Extrait.
===

B_421876201_dt_cpdt014_r_p_p.jpg Moze
Moze est l’histoire de son père. En Algérie, il a échappé au massacre des harkis ; en 1962, il a été arrêté et emprisonné ; en 1967, il s’est évadé et est arrivé avec sa famille en France. Le matin du 11 novembre 1991, après avoir salué le monument aux morts, il s’est suicidé en se noyant dans l’étang communal. Plus de dix ans après sa mort, sa fille tente de rendre compte de ce geste, celui d’un homme qui n’a été ni soldat, ni exilé, ni apatride, ni paria, mais banni. Un homme sans peuple et sans pays, sans légitimité. Ce livre dit la fabrique de cet homme-là : le colonialisme et ses excès, l’ignorance et le mépris, l’absurdité tragique d’une situation et la bêtise.


"Musulman" roman
Dans "Musulman" roman, Zahia Rahmani prolonge la réflexion sur le bannissement. La narratrice, isolée dans un camp par le simple fait de ses origines musulmanes, s’interroge sur ses nombreuses tentatives d’échapper à un tel destin. Marquée dès l’enfance par la rupture avec sa langue natale, qu’elle parlait en Algérie, elle abandonne volontairement le berbère, tissé dans l’étoffe des contes, pour se réfugier dans la langue française, avec le Petit Poucet pour guide. Ce compagnon d’infortune, figure emblématique d’un récit d’abandon, la ramène pourtant à la langue de sa mère, et à la complexité de ses origines. Issue d’une culture dite minoritaire dans l’Islam, cette femme devenue adulte se confronte à une nouvelle violence, le déni de la diversité de celui qu’on noie sous la figure générique de l’Arabe.


France, récit d'une enfance
B_421876201_dt_photo8F5149_p_p2.jpg France, récit d’une enfance est le livre de la honte refusée puis sublimée. Á cinq ans, Zahia Rahmani est donc arrivée avec sa famille et quarante-deux autres familles dans la région de Beauvais grâce à un convoi de la Croix-Rouge. Non seulement cette Picardie rurale sacrifiée était elle-même un milieu social souffrant, mais le voisinage estimait que cette famille algérienne transplantée, qui certainement mangeait du lion, n’était pas vraiment autorisée à vivre là. Le père, un homme désormais cassé et mélancolique, dressait interdit sur interdit face à ses enfants, à ses filles surtout, à Zahia en particulier. En revanche, la mère – qui mourut au moment de la crise des banlieues, en novembre 2005 – a légué à la petite fille sa capacité à résister en situation d’adversité, lui a transmis son goût des fables, lui a inventé une généalogie fictionnelle, lui a appris à prendre possession de la mémoire bourgeoise de la maison où la famille s’est installée, et à entretenir le jardin. Pour ce qui est de la littérature, de l’art, de la politique, de l’éveil amoureux, la petite fille, puis l’adolescente, s’est débrouillée seule avec l’aide occasionnelle d’un frère, d’un ou deux professeurs et des quelques amis qu’elle a fini par conquérir. La télévision enfin lui a ouvert le monde.

===

Données extraites.
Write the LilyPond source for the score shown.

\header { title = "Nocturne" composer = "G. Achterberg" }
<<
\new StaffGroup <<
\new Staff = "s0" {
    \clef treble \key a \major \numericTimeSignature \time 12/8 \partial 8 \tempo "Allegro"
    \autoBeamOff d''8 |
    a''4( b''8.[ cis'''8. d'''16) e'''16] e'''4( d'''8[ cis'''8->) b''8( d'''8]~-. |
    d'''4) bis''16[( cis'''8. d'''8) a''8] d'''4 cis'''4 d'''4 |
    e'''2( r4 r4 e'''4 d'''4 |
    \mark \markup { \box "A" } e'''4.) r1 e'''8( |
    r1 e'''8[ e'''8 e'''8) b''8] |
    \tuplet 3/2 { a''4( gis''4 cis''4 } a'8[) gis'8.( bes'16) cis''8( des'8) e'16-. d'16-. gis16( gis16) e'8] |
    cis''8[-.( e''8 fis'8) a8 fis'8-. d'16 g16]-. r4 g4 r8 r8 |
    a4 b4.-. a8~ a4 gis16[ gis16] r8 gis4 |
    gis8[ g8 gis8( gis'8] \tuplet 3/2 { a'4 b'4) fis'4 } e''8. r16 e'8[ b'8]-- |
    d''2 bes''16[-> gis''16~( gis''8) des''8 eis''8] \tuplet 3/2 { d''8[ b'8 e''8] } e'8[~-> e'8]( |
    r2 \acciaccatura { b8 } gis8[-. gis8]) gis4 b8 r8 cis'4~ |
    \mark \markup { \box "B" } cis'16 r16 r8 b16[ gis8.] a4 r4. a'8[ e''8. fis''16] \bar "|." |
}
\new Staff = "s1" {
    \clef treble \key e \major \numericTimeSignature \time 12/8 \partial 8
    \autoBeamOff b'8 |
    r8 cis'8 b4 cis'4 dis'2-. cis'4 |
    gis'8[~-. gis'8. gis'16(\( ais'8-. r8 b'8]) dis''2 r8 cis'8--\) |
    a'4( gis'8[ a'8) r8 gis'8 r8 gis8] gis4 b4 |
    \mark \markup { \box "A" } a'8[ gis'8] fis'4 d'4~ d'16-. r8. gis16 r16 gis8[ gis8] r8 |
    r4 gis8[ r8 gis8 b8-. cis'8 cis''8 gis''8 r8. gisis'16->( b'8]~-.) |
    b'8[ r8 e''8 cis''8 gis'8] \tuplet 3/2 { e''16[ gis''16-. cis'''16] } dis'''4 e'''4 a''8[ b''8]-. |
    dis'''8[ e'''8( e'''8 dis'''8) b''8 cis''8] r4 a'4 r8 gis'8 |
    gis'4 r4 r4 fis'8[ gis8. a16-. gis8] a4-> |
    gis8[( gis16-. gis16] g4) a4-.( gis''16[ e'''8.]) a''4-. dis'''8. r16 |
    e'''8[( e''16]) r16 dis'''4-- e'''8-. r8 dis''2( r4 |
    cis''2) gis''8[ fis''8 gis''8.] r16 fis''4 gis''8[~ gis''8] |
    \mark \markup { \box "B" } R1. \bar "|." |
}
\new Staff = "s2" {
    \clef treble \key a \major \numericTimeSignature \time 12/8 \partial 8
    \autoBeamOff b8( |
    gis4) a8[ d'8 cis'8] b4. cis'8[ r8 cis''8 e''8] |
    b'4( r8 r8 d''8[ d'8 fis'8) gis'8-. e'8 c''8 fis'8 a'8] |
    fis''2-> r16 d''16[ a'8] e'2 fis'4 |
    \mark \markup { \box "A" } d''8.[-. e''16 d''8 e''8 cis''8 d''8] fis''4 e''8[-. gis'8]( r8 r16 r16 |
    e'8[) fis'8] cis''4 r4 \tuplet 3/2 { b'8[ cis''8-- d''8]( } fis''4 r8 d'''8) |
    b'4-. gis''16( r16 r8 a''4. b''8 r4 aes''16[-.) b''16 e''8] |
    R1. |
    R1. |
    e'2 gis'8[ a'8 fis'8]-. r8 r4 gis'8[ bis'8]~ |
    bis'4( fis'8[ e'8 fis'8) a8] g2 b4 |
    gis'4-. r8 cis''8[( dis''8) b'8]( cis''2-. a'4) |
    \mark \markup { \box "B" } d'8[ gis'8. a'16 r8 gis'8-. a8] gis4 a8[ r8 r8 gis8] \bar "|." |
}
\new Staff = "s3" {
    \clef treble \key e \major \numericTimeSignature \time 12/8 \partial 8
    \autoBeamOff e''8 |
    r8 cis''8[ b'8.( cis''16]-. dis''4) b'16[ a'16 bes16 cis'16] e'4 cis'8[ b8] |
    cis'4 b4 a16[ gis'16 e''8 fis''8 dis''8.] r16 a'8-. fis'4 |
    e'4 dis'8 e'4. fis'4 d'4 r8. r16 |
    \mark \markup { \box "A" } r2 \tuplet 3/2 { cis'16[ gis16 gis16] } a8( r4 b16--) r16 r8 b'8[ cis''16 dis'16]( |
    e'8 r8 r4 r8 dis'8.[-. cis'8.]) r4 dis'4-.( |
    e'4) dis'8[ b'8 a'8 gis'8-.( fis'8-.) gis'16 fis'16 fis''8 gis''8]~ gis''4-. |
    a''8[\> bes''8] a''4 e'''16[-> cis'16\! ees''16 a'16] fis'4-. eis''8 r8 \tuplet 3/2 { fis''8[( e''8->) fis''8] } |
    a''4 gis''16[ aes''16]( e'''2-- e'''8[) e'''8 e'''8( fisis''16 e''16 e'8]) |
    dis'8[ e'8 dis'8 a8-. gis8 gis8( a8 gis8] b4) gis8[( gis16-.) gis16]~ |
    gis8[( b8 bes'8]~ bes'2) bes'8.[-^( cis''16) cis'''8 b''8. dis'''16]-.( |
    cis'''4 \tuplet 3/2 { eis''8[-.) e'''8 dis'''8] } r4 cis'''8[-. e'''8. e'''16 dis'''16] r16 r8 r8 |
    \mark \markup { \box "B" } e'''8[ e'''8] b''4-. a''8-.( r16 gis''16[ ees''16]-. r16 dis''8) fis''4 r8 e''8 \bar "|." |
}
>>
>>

===

Votre consigne.
Recopiez l’extrait à partir de « B_421876201_dt_cpdt014_r_p_p.jpg Moze » et jusqu’à « et la bêtise. », en remplaçant « monument aux morts » par « drapeau ». Les lignes forment un matériau à part, indépendant de l’extrait.

Résultat de l’exercice.
B_421876201_dt_cpdt014_r_p_p.jpg Moze
Moze est l’histoire de son père. En Algérie, il a échappé au massacre des harkis ; en 1962, il a été arrêté et emprisonné ; en 1967, il s’est évadé et est arrivé avec sa famille en France. Le matin du 11 novembre 1991, après avoir salué le drapeau, il s’est suicidé en se noyant dans l’étang communal. Plus de dix ans après sa mort, sa fille tente de rendre compte de ce geste, celui d’un homme qui n’a été ni soldat, ni exilé, ni apatride, ni paria, mais banni. Un homme sans peuple et sans pays, sans légitimité. Ce livre dit la fabrique de cet homme-là : le colonialisme et ses excès, l’ignorance et le mépris, l’absurdité tragique d’une situation et la bêtise.